The input below:
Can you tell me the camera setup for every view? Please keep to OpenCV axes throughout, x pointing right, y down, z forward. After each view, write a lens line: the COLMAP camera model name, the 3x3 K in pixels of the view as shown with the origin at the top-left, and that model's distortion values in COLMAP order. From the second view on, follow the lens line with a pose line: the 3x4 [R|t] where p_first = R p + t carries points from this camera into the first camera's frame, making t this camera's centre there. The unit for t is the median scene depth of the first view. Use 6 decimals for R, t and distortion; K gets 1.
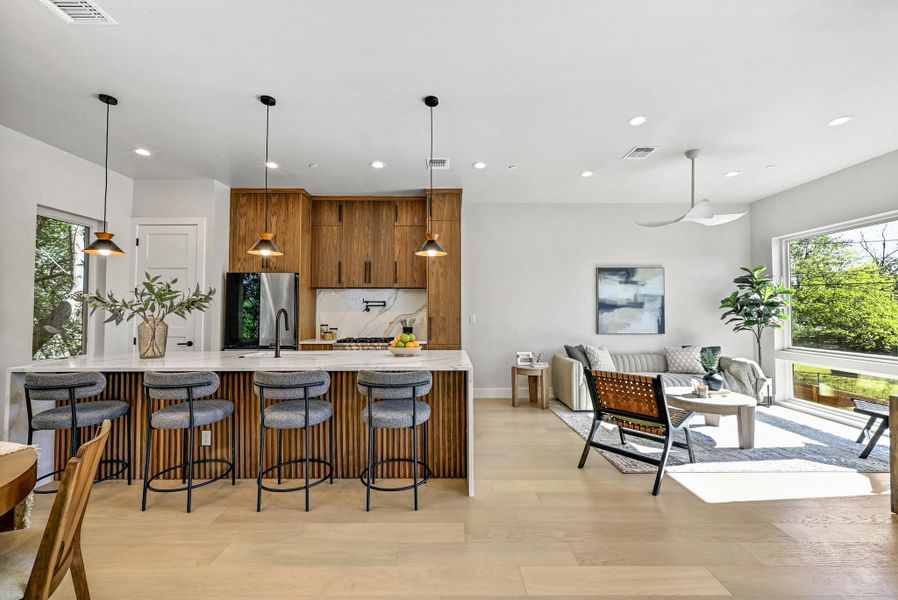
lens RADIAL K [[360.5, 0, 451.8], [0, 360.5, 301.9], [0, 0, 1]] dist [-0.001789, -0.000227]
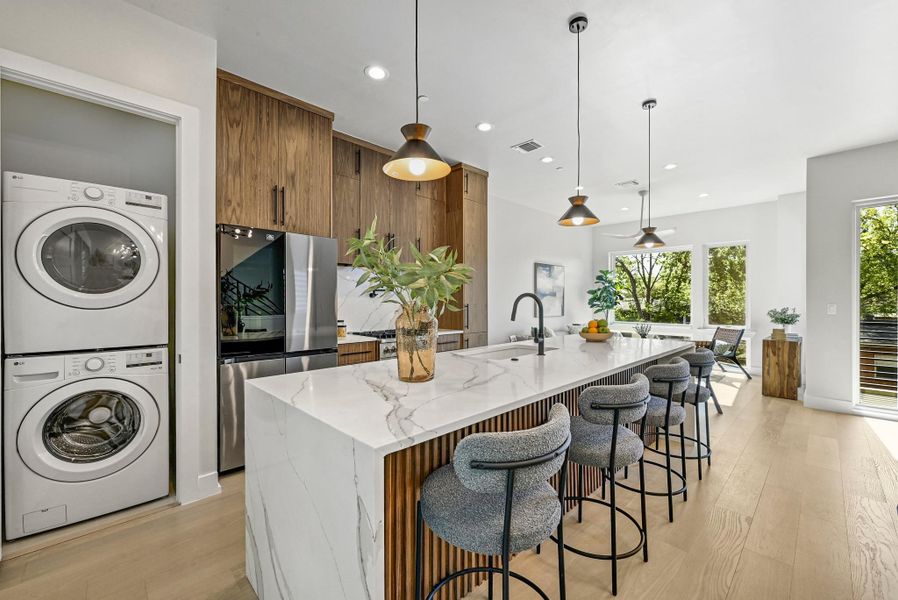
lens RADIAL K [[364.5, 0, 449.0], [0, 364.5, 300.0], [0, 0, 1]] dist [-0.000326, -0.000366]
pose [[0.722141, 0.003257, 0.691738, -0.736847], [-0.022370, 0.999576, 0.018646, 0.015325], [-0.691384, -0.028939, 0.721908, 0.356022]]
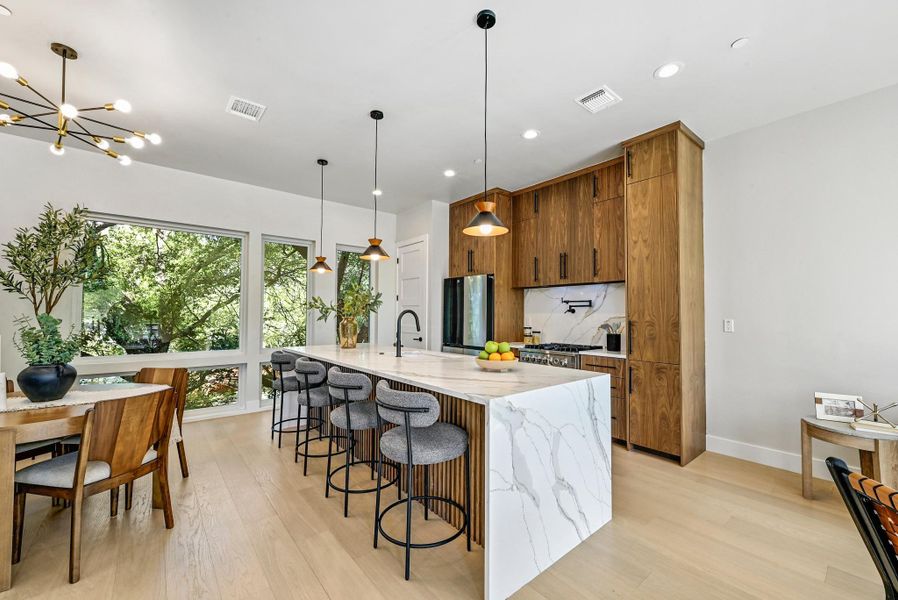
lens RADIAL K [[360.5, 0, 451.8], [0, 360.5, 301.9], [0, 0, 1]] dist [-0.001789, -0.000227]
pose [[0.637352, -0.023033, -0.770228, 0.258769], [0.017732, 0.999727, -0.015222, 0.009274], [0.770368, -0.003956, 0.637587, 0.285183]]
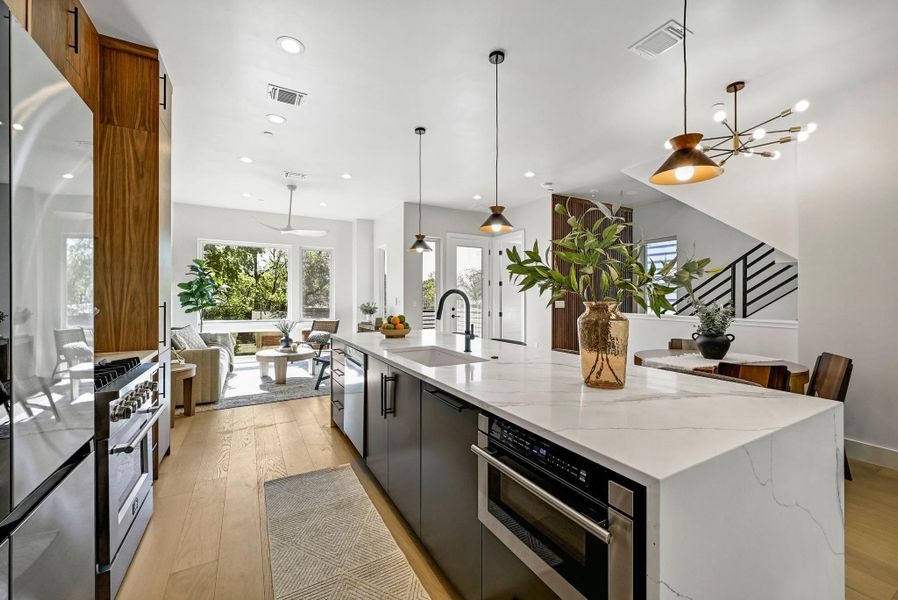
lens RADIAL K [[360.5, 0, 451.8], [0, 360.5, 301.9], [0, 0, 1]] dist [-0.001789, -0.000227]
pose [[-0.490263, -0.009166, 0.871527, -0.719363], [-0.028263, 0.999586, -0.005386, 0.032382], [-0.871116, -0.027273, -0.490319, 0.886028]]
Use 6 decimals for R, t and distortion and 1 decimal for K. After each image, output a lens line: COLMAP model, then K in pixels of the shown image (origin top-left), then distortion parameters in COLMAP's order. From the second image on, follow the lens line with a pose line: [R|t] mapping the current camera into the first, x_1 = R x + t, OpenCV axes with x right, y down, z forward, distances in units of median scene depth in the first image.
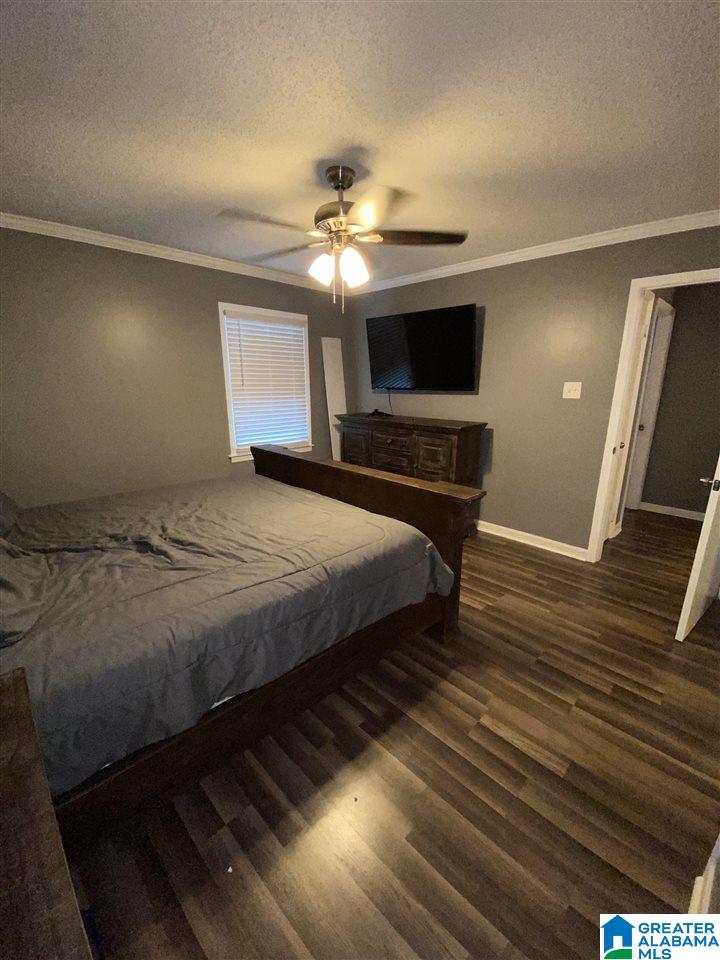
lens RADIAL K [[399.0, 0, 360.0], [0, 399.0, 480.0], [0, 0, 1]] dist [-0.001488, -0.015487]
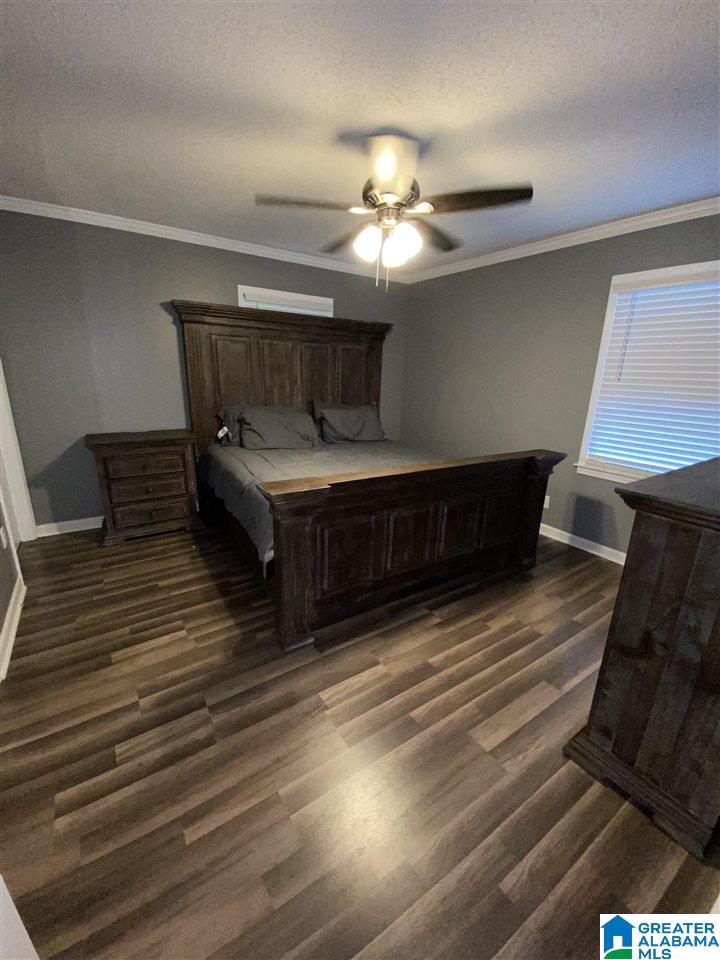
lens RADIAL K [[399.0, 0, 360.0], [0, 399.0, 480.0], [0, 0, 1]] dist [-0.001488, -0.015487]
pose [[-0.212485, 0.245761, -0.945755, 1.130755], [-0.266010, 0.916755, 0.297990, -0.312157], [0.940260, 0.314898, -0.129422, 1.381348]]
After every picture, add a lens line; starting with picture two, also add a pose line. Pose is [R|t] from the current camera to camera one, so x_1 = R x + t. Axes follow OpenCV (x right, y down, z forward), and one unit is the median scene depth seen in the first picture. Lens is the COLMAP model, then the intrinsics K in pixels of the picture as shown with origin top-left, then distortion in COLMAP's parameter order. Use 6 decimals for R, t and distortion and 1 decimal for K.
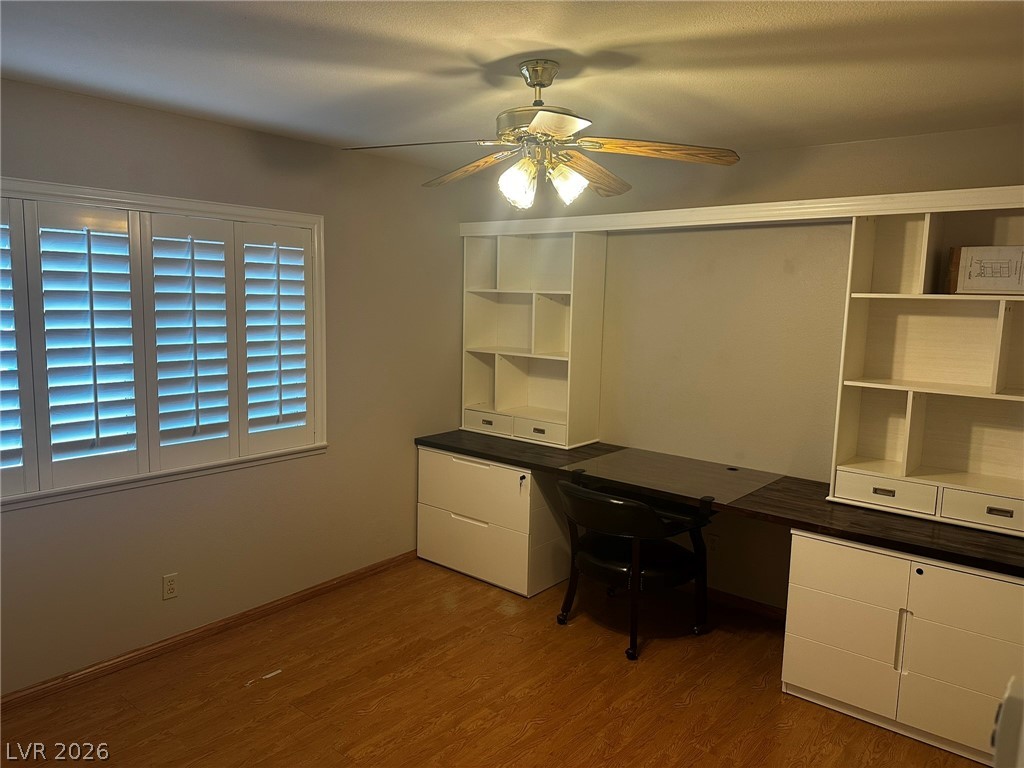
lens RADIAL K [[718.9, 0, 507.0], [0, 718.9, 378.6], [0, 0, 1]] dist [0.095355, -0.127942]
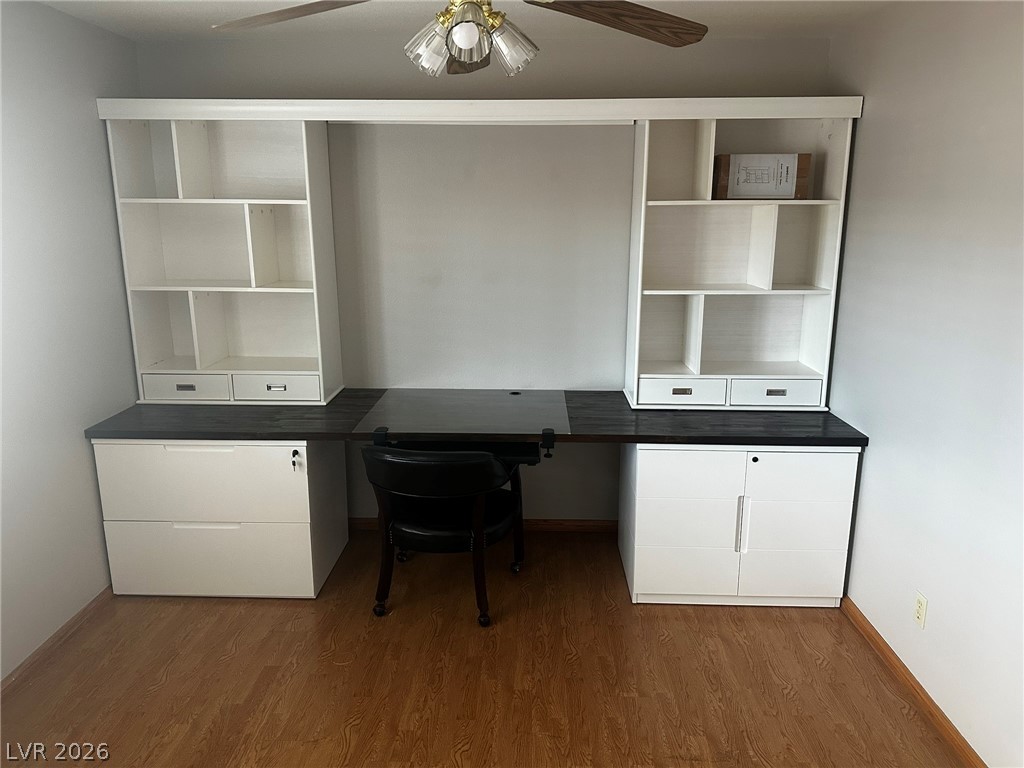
End of The input.
Copy the data above line for line with no changes, leaving out the pictures.

◆ Answer to the problem:
Can you tell me the camera setup for every view? Please keep to OpenCV axes throughout, x pointing right, y down, z forward. After each view, write a lens line: the COLMAP camera model name, the 3x3 K in pixels of the view as shown with the origin at the top-left, and that model's distortion values in COLMAP order. From the second view on, follow the lens line with a pose line: the 3x4 [R|t] where p_first = R p + t carries points from this camera into the first camera's frame, making t this camera's centre there. The unit for t is the median scene depth of the first view. Use 6 decimals for R, t and distortion; K gets 1.
lens RADIAL K [[360.5, 0, 451.8], [0, 360.5, 301.9], [0, 0, 1]] dist [-0.001789, -0.000227]
lens RADIAL K [[364.5, 0, 449.0], [0, 364.5, 300.0], [0, 0, 1]] dist [-0.000326, -0.000366]
pose [[0.722141, 0.003257, 0.691738, -0.736847], [-0.022370, 0.999576, 0.018646, 0.015325], [-0.691384, -0.028939, 0.721908, 0.356022]]
lens RADIAL K [[360.5, 0, 451.8], [0, 360.5, 301.9], [0, 0, 1]] dist [-0.001789, -0.000227]
pose [[0.637352, -0.023033, -0.770228, 0.258769], [0.017732, 0.999727, -0.015222, 0.009274], [0.770368, -0.003956, 0.637587, 0.285183]]
lens RADIAL K [[360.5, 0, 451.8], [0, 360.5, 301.9], [0, 0, 1]] dist [-0.001789, -0.000227]
pose [[-0.490263, -0.009166, 0.871527, -0.719363], [-0.028263, 0.999586, -0.005386, 0.032382], [-0.871116, -0.027273, -0.490319, 0.886028]]
Use 6 decimals for R, t and distortion and 1 decimal for K. After each image, output a lens line: COLMAP model, then K in pixels of the shown image (origin top-left), then distortion parameters in COLMAP's order. From the second image on, follow the lens line with a pose line: [R|t] mapping the current camera into the first, x_1 = R x + t, OpenCV axes with x right, y down, z forward, distances in units of median scene depth in the first image.
lens RADIAL K [[399.0, 0, 360.0], [0, 399.0, 480.0], [0, 0, 1]] dist [-0.001488, -0.015487]
lens RADIAL K [[399.0, 0, 360.0], [0, 399.0, 480.0], [0, 0, 1]] dist [-0.001488, -0.015487]
pose [[-0.212485, 0.245761, -0.945755, 1.130755], [-0.266010, 0.916755, 0.297990, -0.312157], [0.940260, 0.314898, -0.129422, 1.381348]]
After every picture, add a lens line; starting with picture two, also add a pose line. Pose is [R|t] from the current camera to camera one, so x_1 = R x + t. Axes follow OpenCV (x right, y down, z forward), and one unit is the median scene depth seen in the first picture. Lens is the COLMAP model, then the intrinsics K in pixels of the picture as shown with origin top-left, then distortion in COLMAP's parameter order. Use 6 decimals for R, t and distortion and 1 decimal for K.
lens RADIAL K [[718.9, 0, 507.0], [0, 718.9, 378.6], [0, 0, 1]] dist [0.095355, -0.127942]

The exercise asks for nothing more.